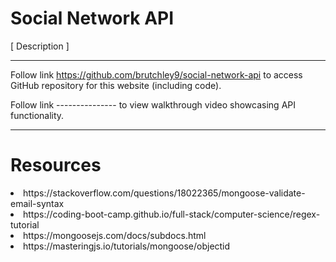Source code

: # Social Network API

[ Description ]

---

Follow link https://github.com/brutchley9/social-network-api to access GitHub repository for this website (including code).

Follow link --------------- to view walkthrough video showcasing API functionality.

---

# Resources

<li>https://stackoverflow.com/questions/18022365/mongoose-validate-email-syntax</li>

<li>https://coding-boot-camp.github.io/full-stack/computer-science/regex-tutorial</li>

<li>https://mongoosejs.com/docs/subdocs.html</li>

<li>https://masteringjs.io/tutorials/mongoose/objectid</li>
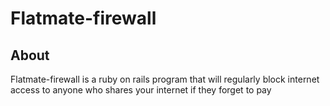 # Flatmate-firewall

## About

Flatmate-firewall is a ruby on rails program that will regularly block internet 
access to anyone who shares your internet if they forget to pay




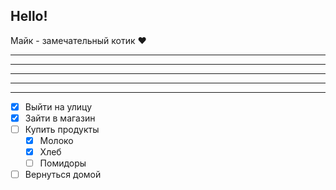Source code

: ## Hello!

Майк - замечательный котик ♥


---

***

_	_	_

*  * *  *

------------



- [x] Выйти на улицу
- [x] Зайти в магазин
- [ ] Купить продукты
  - [x] Молоко
  - [x] Хлеб
  - [ ] Помидоры
- [ ] Вернуться домой
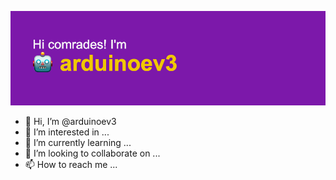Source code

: ![alt-текст](https://github.com/arduinoev3/arduinoev3/blob/main/header.png?raw=true)

- 👋 Hi, I’m @arduinoev3
- 👀 I’m interested in ...
- 🌱 I’m currently learning ...
- 💞️ I’m looking to collaborate on ...
- 📫 How to reach me ...

<!---
arduinoev3/arduinoev3 is a ✨ special ✨ repository because its `README.md` (this file) appears on your GitHub profile.
You can click the Preview link to take a look at your changes.
--->
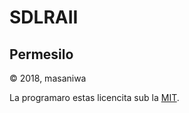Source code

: SDLRAII
===

## Permesilo
© 2018, masaniwa

La programaro estas licencita sub la [MIT](https://github.com/masaniwasdp/SDLRAII/blob/master/LICENCE).
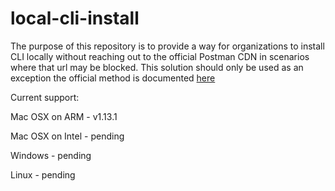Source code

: # local-cli-install
 
The purpose of this repository is to provide a way for organizations to install CLI locally without reaching out to the official Postman CDN in scenarios where that url may be blocked. This solution should only be used as an exception the official method is documented [here](https://learning.postman.com/docs/postman-cli/postman-cli-installation/)


Current support:

Mac OSX on ARM - v1.13.1

Mac OSX on Intel - pending

Windows - pending

Linux - pending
○ ○ ○ ○ ○ ○ ○
» What the task asks
Copy all lines in the listing above where the string "pending" appears.

» Solution for this problem
Mac OSX on Intel - pending
Windows - pending
Linux - pending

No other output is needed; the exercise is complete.